The introduction of the shopping center certification policy based on Intellectual Property (IP) by the Directorate General of Intellectual Property (DGIP) is one of the primary reasons for conducting this research. Intellectual Property Rights (IPR) can be simply understood as rights granted to individuals or organizations over their creations. These rights give owners exclusive rights to use, produce, and sell their creations for a specific period, as well as protect them from unauthorized use or imitation. The prevalence of IP violations, especially in Copyrights and Trademarks, indicates a pressing urgency that must be addressed firmly. According to data, violations of copyright and trademark rights are rampant in shopping centers.

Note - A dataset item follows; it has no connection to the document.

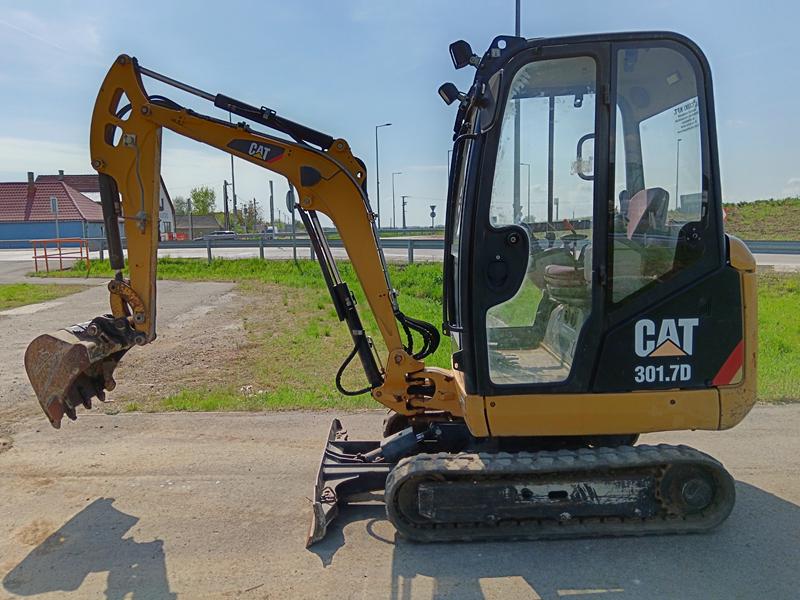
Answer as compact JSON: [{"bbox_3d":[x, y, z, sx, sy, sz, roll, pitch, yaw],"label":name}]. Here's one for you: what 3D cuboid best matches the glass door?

The economic impact of these violations results in losses for both the exclusive rights holders and the nation. The implementation of the certification policy proposed by DGIP represents a significant breakthrough. DGIP plays a crucial role in the implementation of this policy, both in the certification process and in supervision. The benefits of this policy aim to provide legal certainty and eradicate existing IPR violations. However, in reality, many shopping centers are found to trade goods that violate Intellectual Property Rights regulations. In the research process, a doctrinal legal research method was utilized, which involves analyzing legal theories and legal doctrines. The research findings indicate that more stringent measures are still needed to address intellectual property law issues. DGIP is expected to establish a specialized unit in collaboration with relevant agencies to enforce this policy comprehensively."